Try it
Please report every line of the listing below that contains the word "dažādus". Case counts.

Information shown
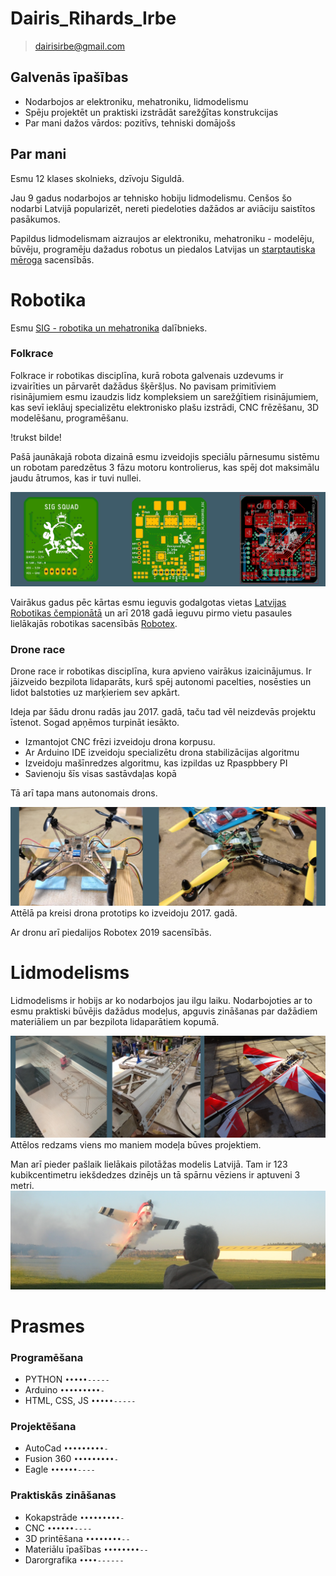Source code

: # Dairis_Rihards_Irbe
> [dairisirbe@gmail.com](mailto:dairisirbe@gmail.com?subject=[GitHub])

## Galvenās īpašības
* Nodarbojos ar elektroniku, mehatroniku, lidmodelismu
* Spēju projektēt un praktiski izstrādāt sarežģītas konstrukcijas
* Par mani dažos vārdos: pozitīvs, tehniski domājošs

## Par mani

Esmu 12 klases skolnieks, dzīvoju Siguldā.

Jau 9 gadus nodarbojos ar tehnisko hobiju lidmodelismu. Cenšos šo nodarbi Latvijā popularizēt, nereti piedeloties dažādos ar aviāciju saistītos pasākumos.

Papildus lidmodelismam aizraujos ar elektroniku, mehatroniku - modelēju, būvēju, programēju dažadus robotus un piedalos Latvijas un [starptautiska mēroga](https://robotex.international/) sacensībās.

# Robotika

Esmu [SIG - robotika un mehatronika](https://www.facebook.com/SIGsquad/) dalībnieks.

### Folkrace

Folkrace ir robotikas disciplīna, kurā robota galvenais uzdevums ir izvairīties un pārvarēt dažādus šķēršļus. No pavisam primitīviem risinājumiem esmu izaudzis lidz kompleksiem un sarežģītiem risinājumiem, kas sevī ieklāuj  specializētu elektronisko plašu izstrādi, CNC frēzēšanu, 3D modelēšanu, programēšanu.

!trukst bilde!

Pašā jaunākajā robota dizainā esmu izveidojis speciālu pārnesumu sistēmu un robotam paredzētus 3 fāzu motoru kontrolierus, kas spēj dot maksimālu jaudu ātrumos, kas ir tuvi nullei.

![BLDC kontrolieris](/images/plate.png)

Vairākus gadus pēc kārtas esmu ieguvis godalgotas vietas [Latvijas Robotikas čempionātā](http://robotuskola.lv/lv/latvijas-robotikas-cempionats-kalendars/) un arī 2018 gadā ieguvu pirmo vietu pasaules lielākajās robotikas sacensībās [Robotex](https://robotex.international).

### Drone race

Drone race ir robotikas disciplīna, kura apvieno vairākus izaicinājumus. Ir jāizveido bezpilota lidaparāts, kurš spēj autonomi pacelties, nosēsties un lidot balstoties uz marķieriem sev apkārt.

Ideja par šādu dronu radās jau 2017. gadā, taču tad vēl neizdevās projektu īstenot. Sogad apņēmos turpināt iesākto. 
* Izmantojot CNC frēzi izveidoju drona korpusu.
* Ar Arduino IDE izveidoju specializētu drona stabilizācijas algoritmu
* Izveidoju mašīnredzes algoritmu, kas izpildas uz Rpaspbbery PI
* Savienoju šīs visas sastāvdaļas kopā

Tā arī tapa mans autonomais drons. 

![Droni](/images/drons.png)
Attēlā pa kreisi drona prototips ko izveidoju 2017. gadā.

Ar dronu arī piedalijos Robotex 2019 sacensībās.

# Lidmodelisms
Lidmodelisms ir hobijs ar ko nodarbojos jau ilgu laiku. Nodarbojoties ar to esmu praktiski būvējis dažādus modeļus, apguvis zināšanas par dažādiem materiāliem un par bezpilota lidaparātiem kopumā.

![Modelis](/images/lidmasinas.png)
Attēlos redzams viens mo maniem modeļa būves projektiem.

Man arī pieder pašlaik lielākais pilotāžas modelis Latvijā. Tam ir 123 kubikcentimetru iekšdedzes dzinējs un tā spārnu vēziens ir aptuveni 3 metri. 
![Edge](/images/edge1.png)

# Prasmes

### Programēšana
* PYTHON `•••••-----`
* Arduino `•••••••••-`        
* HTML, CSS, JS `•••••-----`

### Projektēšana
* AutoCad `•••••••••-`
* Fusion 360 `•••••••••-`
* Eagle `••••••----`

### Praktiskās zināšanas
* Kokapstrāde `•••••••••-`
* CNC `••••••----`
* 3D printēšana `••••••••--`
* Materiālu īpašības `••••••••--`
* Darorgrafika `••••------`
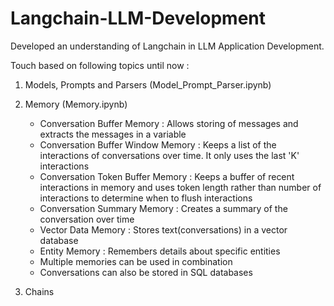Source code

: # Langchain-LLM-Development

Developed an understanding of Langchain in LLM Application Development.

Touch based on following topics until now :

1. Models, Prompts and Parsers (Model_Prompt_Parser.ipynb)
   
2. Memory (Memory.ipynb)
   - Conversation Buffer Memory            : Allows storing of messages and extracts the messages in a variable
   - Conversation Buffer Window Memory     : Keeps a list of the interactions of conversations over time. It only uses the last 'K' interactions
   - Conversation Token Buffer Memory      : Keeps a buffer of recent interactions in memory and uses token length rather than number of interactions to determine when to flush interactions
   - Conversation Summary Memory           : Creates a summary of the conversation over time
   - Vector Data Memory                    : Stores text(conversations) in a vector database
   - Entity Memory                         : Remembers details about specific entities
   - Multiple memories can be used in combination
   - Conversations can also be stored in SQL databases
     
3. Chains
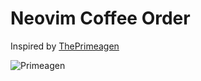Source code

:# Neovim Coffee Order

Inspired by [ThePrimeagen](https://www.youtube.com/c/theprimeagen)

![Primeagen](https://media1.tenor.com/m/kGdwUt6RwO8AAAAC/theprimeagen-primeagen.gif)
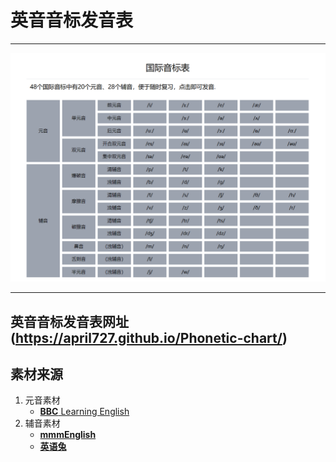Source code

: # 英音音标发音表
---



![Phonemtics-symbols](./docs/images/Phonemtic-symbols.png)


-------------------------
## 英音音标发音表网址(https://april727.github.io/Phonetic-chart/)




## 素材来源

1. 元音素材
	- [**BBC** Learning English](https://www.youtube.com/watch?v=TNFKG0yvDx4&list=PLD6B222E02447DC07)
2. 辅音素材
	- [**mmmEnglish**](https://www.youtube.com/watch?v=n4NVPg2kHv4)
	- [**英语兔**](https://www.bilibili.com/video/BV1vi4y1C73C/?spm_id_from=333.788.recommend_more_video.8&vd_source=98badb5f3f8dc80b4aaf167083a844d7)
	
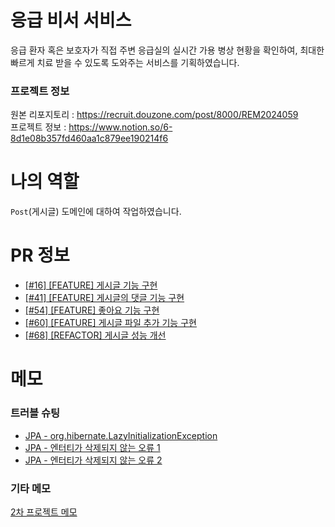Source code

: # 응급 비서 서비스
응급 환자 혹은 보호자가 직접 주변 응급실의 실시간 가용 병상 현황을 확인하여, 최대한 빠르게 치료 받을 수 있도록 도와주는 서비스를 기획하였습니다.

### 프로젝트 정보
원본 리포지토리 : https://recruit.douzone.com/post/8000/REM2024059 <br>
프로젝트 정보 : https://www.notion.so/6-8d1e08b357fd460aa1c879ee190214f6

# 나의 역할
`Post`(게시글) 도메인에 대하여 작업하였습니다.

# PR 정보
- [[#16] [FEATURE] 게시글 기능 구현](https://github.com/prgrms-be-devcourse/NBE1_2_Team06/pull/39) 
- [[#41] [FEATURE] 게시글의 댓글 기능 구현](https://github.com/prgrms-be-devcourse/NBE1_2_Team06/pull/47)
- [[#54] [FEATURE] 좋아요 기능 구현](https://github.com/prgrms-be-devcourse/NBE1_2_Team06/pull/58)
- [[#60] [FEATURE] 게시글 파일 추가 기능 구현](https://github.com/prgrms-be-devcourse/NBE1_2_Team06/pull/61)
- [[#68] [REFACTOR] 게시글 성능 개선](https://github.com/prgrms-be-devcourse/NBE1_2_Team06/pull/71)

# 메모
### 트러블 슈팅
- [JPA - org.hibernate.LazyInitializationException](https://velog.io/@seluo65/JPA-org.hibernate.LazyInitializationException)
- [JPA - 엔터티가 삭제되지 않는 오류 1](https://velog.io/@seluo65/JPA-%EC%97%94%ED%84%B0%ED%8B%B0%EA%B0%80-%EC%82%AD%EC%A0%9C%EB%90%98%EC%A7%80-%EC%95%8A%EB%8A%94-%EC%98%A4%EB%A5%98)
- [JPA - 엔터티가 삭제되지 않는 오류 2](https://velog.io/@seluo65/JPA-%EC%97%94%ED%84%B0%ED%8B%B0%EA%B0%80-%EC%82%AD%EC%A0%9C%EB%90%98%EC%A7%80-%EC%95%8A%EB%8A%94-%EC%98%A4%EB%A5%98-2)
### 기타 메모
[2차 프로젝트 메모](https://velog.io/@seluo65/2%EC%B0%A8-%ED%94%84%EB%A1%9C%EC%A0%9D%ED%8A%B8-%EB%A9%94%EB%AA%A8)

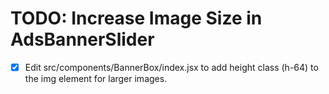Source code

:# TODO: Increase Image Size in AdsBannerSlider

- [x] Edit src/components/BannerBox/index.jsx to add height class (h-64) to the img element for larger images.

Written answer
Folkrace ir robotikas disciplīna, kurā robota galvenais uzdevums ir izvairīties un pārvarēt dažādus šķēršļus. No pavisam primitīviem risinājumiem esmu izaudzis lidz kompleksiem un sarežģītiem risinājumiem, kas sevī ieklāuj  specializētu elektronisko plašu izstrādi, CNC frēzēšanu, 3D modelēšanu, programēšanu.
Lidmodelisms ir hobijs ar ko nodarbojos jau ilgu laiku. Nodarbojoties ar to esmu praktiski būvējis dažādus modeļus, apguvis zināšanas par dažādiem materiāliem un par bezpilota lidaparātiem kopumā.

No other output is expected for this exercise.